Excerpted text |
******************************
# Betta with African dwarf frogs?



## Jazzlyn (Jun 25, 2018)

Im wondering if i could keep a male betta with 2 african dwarf frogs in a 5 gallon tank. The biggest i can fit in my stand is a 5 gallon. If not, what could i keep in a 5 gallon, keeping bettas or african dwarf frogs in mind? Thanks!


----------



## RussellTheShihTzu (Mar 19, 2013)

Welcome to the Forum! :wave:

A Betta in a five gallon would be fine; with two ADF not so much. The ADF should be kept in at least trios to observe natural behavior. They are very social creatures and three is, IME, a minimum. Also, a five is very close quarters to have even two ADF and a Betta. Remember, ADF are next to blind and anything that lands in front of their faces they will attempt to catch and eat. The minimum I'd have with Betta and ADF is a 10 gallon so the Betta has room to swim without encountering "Frog Jaws."  This is especially a hazard if you have a long-fin male.

Keep the Betta alone in the five to check his personality. Not all Betta are suited for tank mates; most are, but not all. Plant the tank well, cycle it and get a Mystery snail or Ramshorn snails in either pink or blue. Quite pretty. And remember that Betta are solitary fish; they don't need "friends." Tank mates are for us. I say that with several Betta-based community tanks so I'm not anti-tank mate.


----------



## trahana (Dec 28, 2015)

Same here, I had a betta escape through an inch wide space.
Also, isn't there a relative of the ADF that grows to be larger?


----------



## TheMisfitToys (Jun 26, 2013)
******************************
Dataset items
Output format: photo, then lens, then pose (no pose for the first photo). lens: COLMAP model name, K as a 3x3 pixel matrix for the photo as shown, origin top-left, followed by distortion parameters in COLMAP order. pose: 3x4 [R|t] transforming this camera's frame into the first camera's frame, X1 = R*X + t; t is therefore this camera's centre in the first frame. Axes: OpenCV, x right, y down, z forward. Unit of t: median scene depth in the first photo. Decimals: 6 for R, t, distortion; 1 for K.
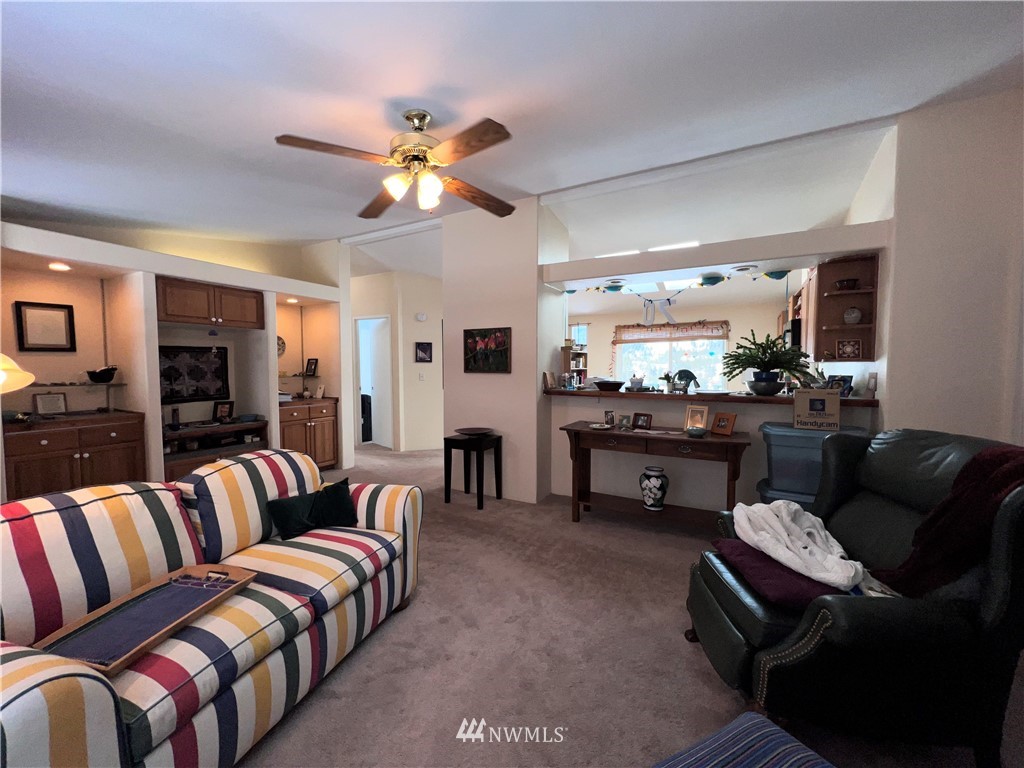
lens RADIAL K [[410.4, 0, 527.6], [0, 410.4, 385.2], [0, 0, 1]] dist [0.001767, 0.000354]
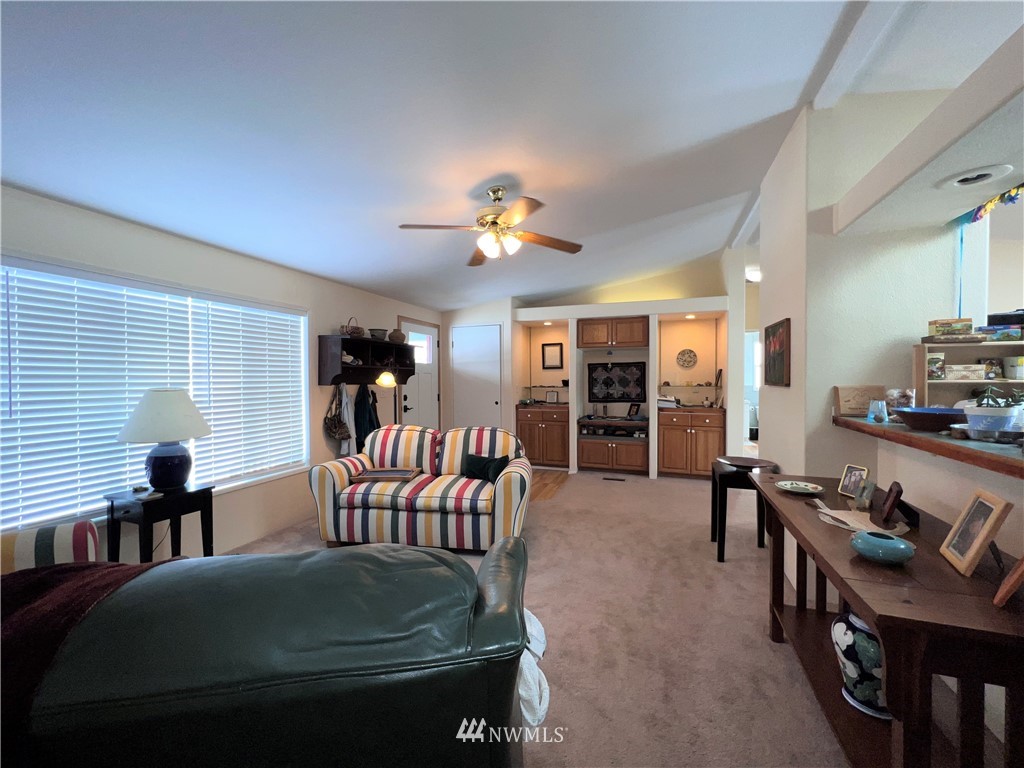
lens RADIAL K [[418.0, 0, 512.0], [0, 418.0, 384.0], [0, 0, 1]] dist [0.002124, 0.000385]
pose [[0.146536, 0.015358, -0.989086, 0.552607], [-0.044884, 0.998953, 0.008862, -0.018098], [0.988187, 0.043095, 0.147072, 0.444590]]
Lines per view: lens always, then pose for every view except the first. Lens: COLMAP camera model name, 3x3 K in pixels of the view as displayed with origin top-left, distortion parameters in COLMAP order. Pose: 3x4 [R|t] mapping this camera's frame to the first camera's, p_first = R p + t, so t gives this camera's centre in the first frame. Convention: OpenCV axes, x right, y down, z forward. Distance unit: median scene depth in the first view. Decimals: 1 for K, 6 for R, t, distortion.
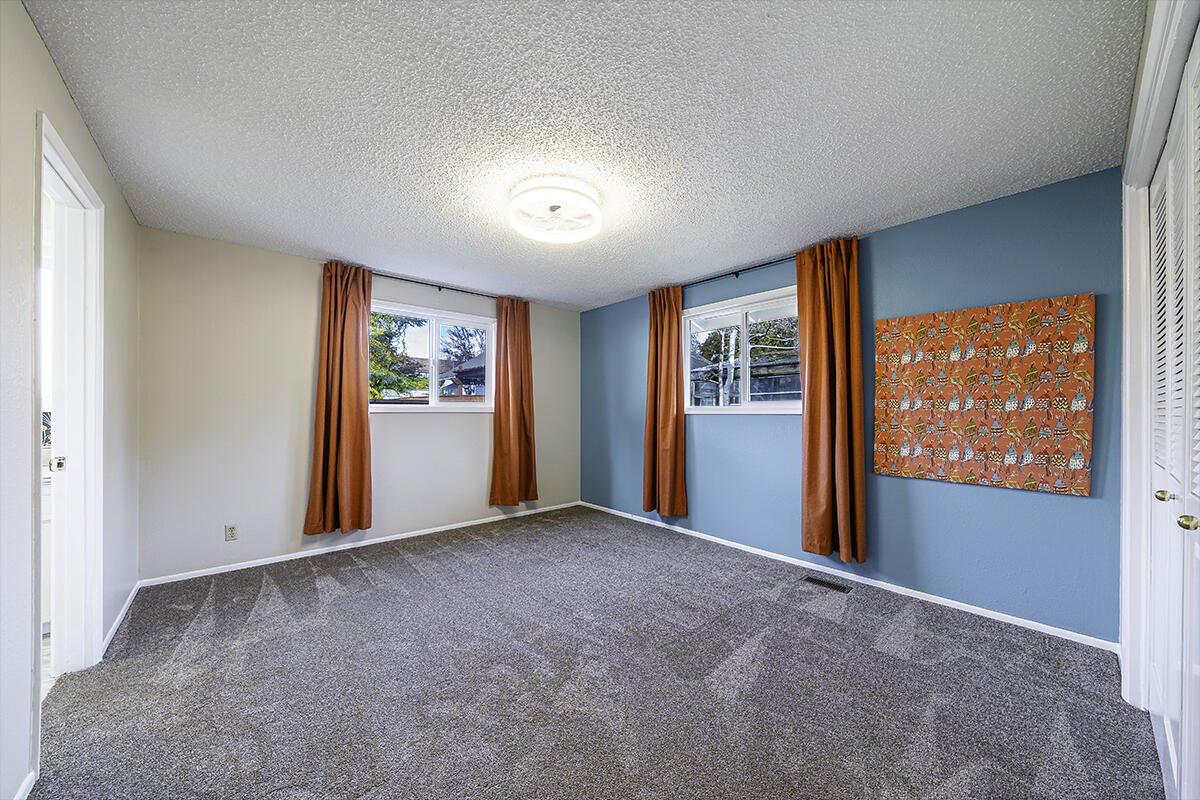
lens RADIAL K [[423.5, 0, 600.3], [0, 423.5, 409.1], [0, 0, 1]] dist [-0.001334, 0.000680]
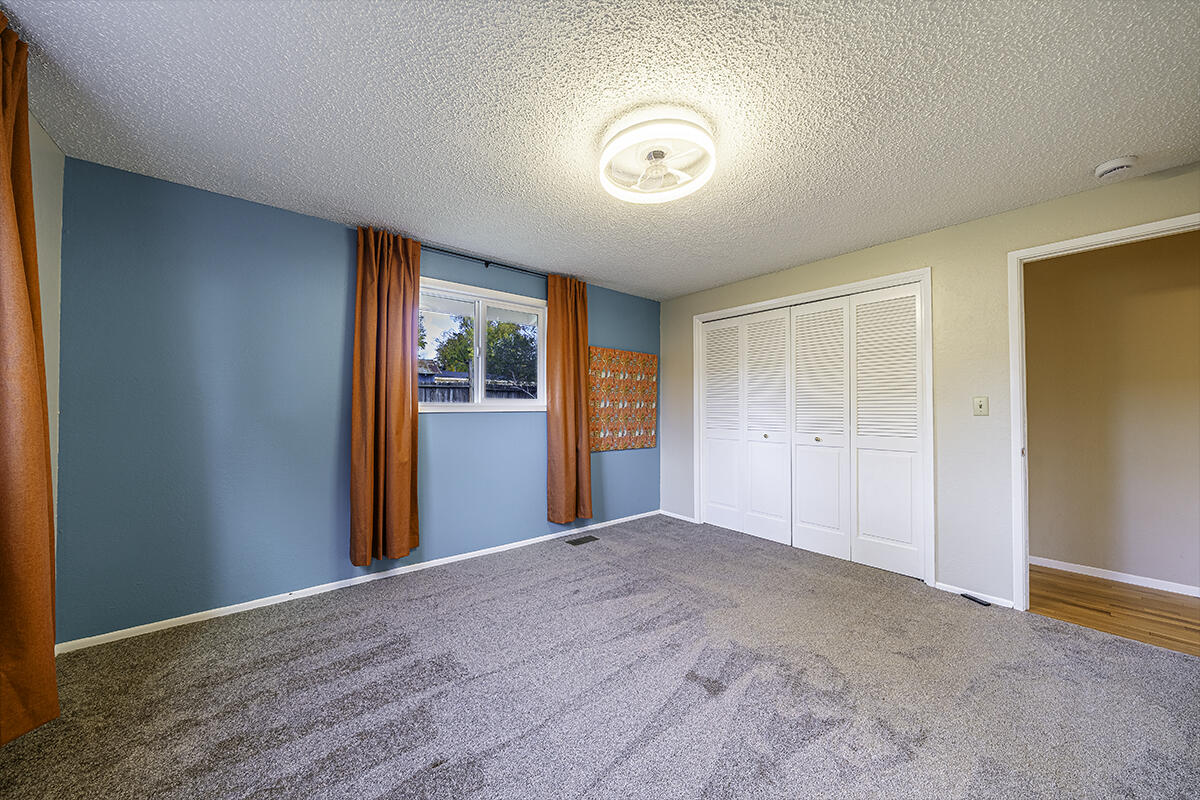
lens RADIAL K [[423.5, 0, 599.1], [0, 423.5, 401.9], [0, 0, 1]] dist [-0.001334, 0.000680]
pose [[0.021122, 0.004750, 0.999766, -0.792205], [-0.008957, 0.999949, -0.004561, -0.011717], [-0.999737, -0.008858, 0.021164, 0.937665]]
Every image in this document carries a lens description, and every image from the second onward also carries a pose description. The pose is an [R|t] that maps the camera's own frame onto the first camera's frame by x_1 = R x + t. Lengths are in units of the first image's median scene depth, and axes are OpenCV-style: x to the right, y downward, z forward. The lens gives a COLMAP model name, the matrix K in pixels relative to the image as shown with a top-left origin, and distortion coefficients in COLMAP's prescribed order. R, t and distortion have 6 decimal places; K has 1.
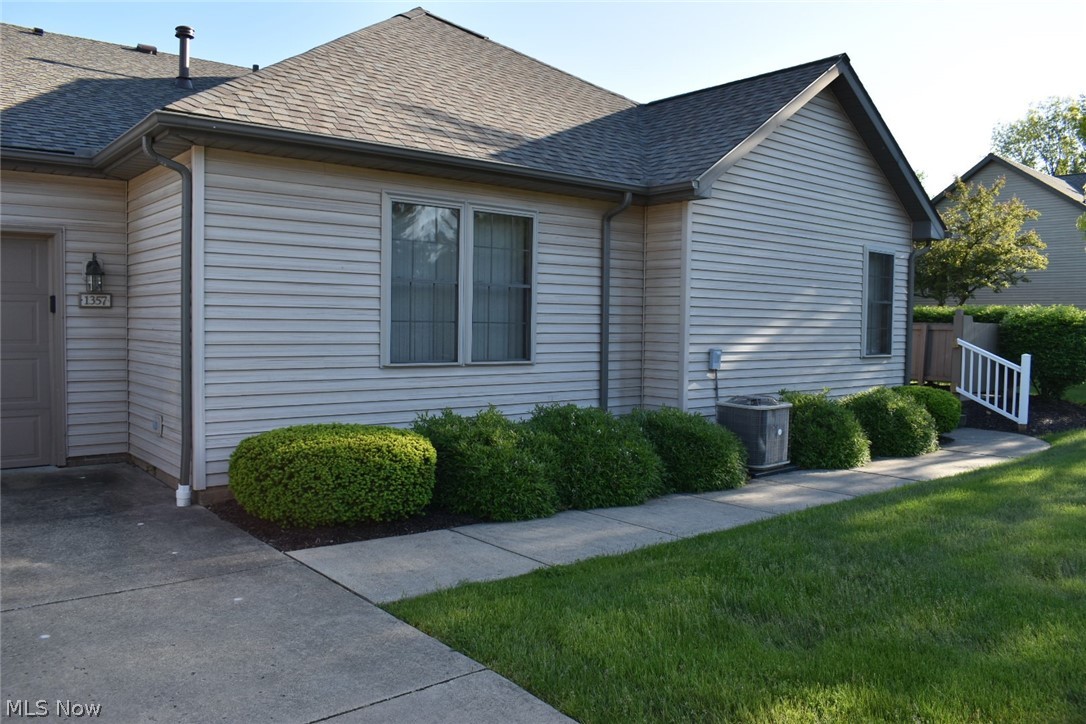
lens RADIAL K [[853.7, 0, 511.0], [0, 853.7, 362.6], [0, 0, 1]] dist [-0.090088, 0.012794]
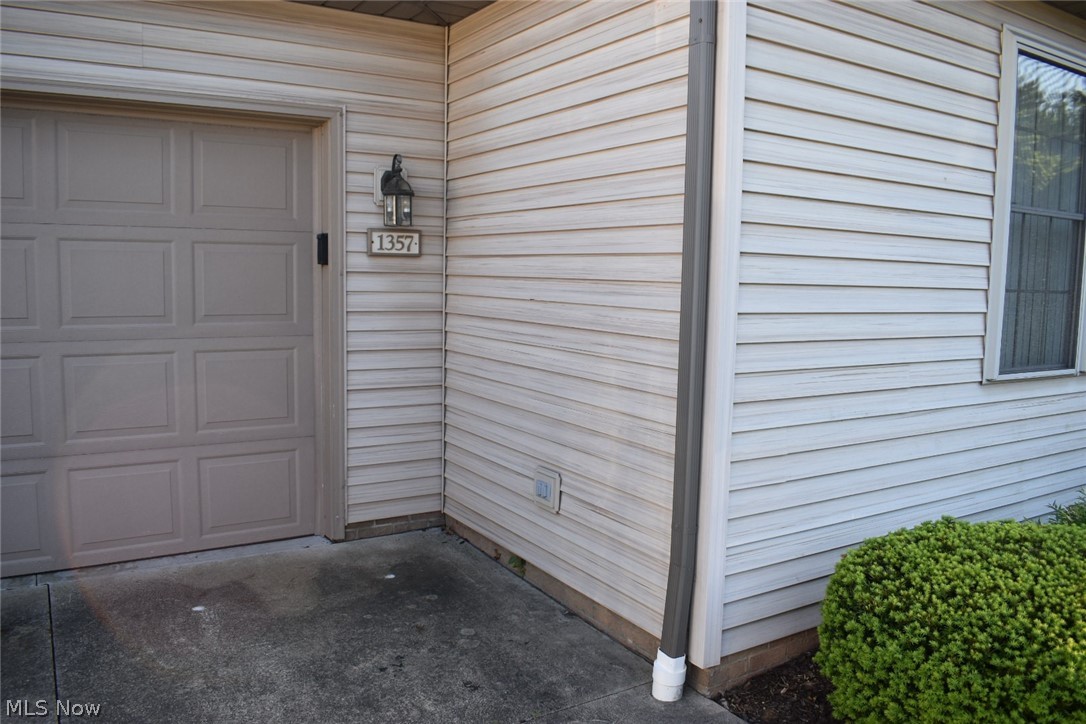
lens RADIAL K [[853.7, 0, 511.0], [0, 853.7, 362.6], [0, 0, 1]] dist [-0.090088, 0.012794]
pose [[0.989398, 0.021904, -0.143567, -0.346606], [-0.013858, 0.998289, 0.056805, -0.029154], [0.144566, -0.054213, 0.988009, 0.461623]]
******************************
Task set |
A. Please repeat the forum thread on bettas and frogs from "# Betta with" up to and including "(Mar 19, 2013)", substituting "10 gallon" for "5 gallon".
B. In the forum thread on bettas and frogs, why does the reply suggest at least a 10 gallon tank for keeping a Betta with African dwarf frogs?

Answers provided |
A.
# Betta with African dwarf frogs?



## Jazzlyn (Jun 25, 2018)

Im wondering if i could keep a male betta with 2 african dwarf frogs in a 10 gallon tank. The biggest i can fit in my stand is a 10 gallon. If not, what could i keep in a 10 gallon, keeping bettas or african dwarf frogs in mind? Thanks!


----------



## RussellTheShihTzu (Mar 19, 2013)

B. African dwarf frogs are nearly blind and will try to catch and eat anything that lands in front of their faces. A 10 gallon tank gives the Betta room to swim without running into the frogs' jaws. This matters most with a long-fin male.